- **Activity**
Nothing but the lines below between the line holding "Usuarios del Portal, 2020: 180000 -> 120000" and the line holding "Vistas a páginas, 2024: 300000 -> 580000", inclusive, should appear in the answer, each set down exactly.
------------
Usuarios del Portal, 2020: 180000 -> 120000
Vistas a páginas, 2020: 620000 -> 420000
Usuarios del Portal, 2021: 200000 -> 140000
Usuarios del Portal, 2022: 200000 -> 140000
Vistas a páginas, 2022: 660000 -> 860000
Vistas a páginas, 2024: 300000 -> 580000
------------
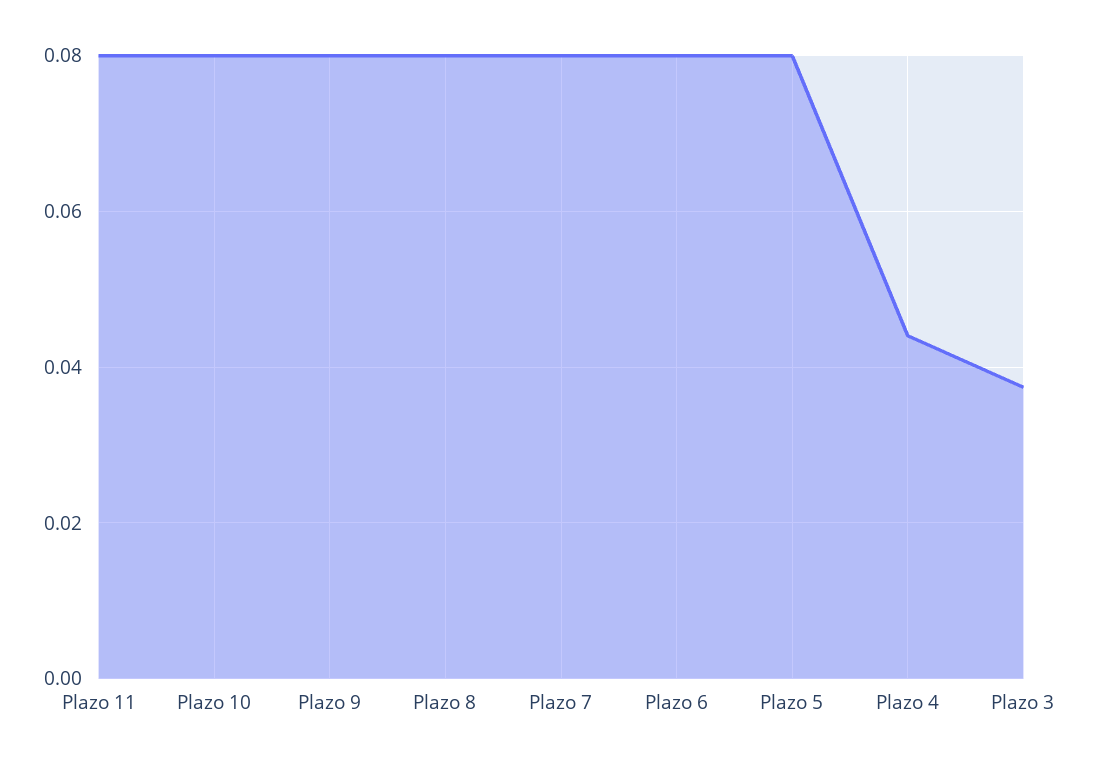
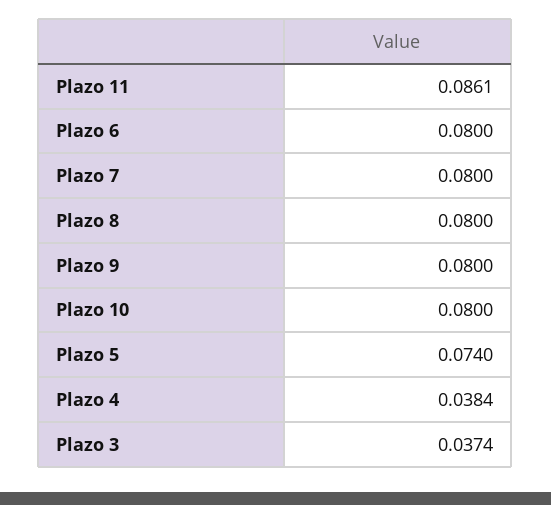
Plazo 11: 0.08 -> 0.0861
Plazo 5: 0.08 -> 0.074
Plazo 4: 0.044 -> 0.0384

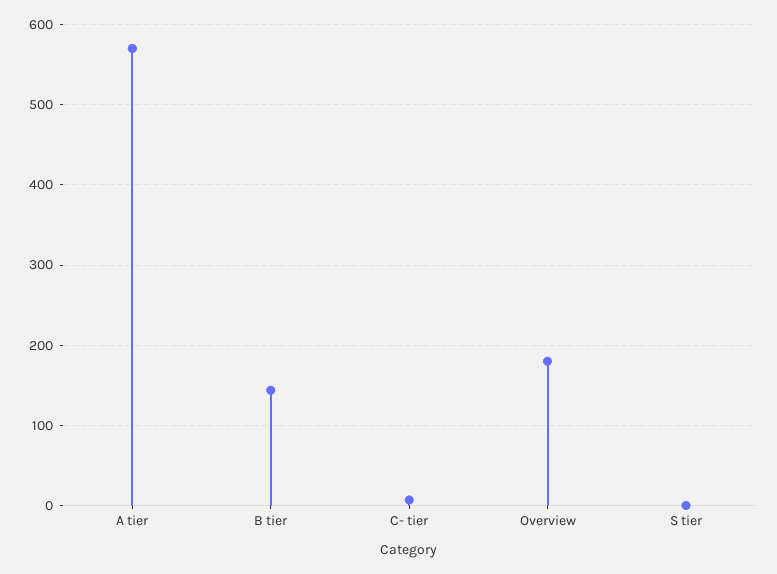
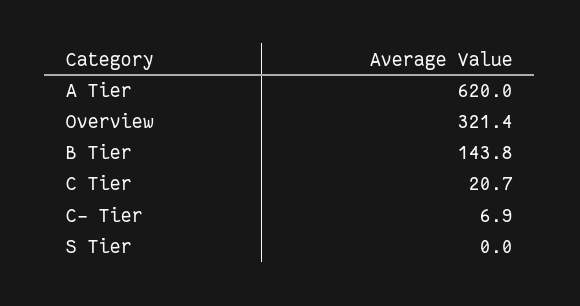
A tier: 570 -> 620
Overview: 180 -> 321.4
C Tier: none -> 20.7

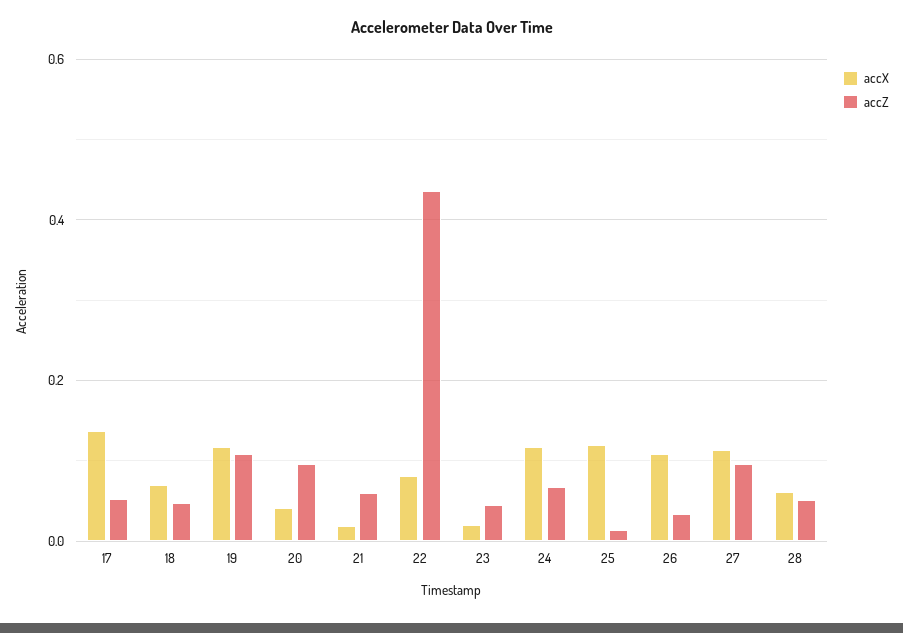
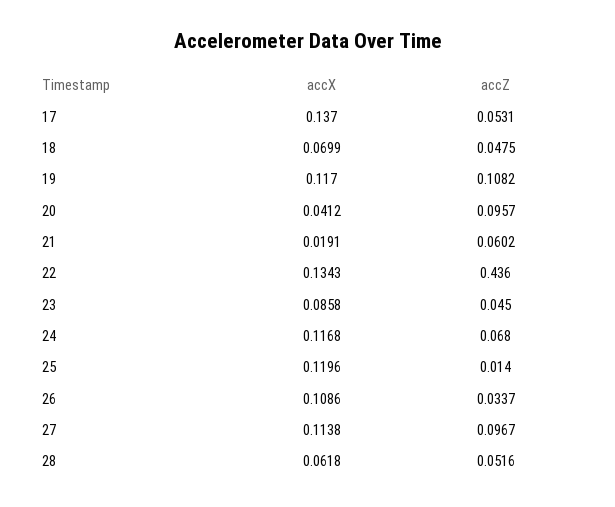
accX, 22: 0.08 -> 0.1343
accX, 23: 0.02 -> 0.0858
------------
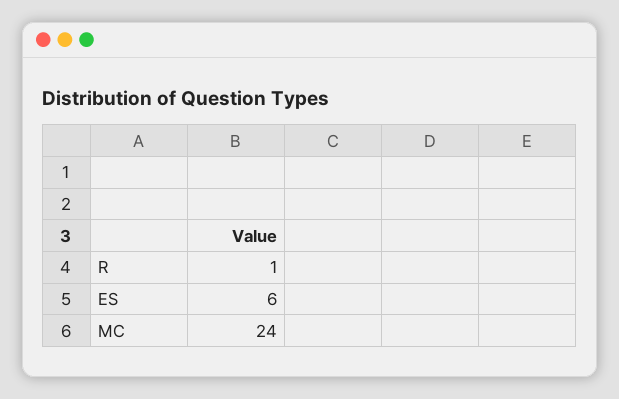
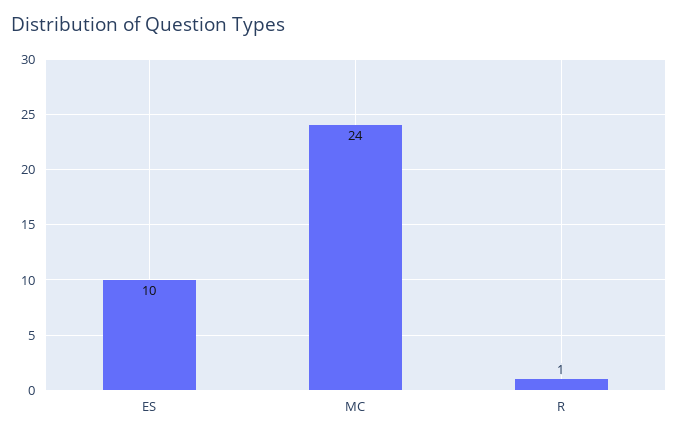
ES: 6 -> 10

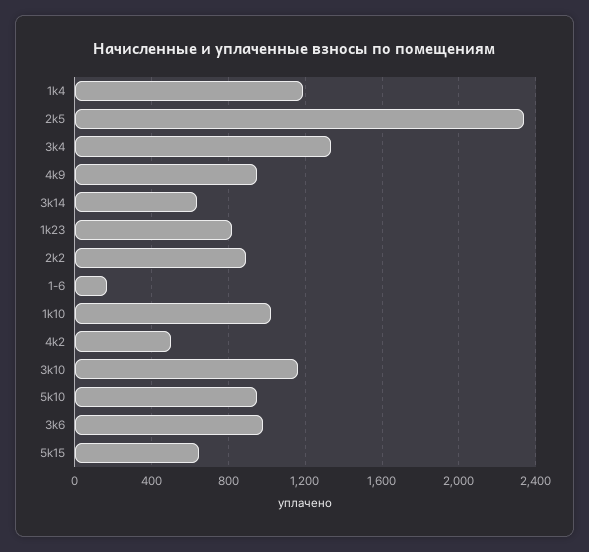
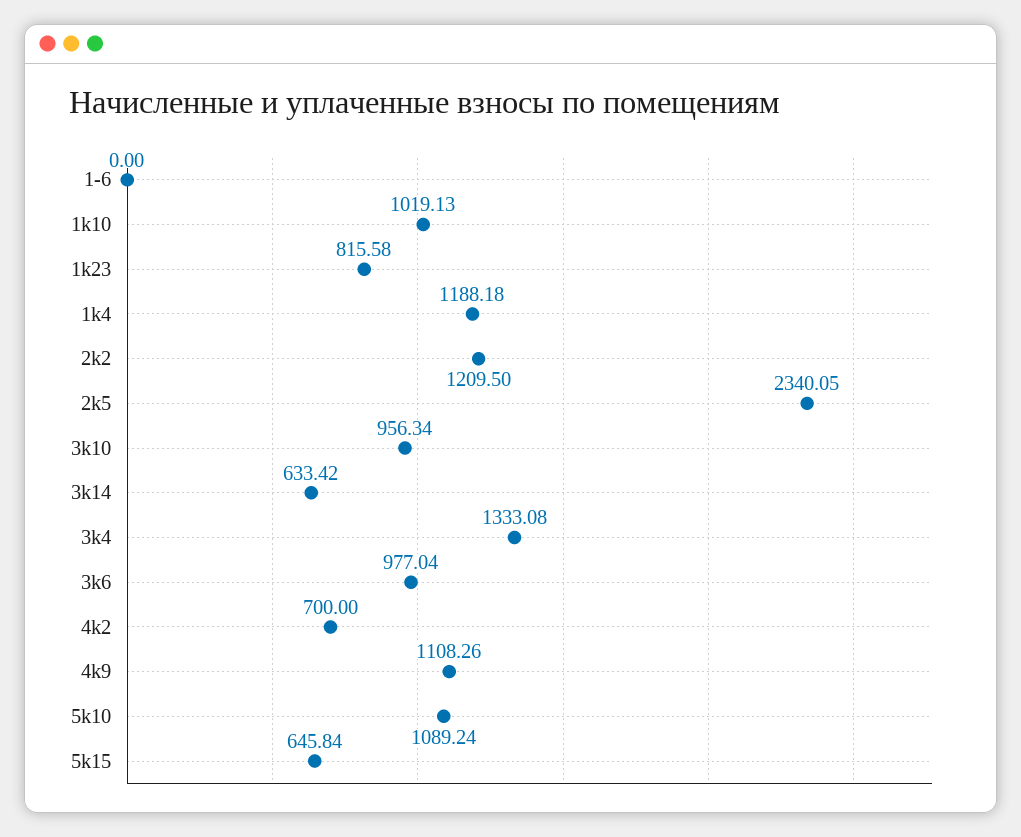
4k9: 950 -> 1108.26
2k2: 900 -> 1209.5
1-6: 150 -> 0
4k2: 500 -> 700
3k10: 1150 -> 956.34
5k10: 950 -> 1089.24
------------
- **Answer section**
Usuarios del Portal, 2020: 180000 -> 120000
Vistas a páginas, 2020: 620000 -> 420000
Usuarios del Portal, 2021: 200000 -> 140000
Usuarios del Portal, 2022: 200000 -> 140000
Vistas a páginas, 2022: 660000 -> 860000
Vistas a páginas, 2024: 300000 -> 580000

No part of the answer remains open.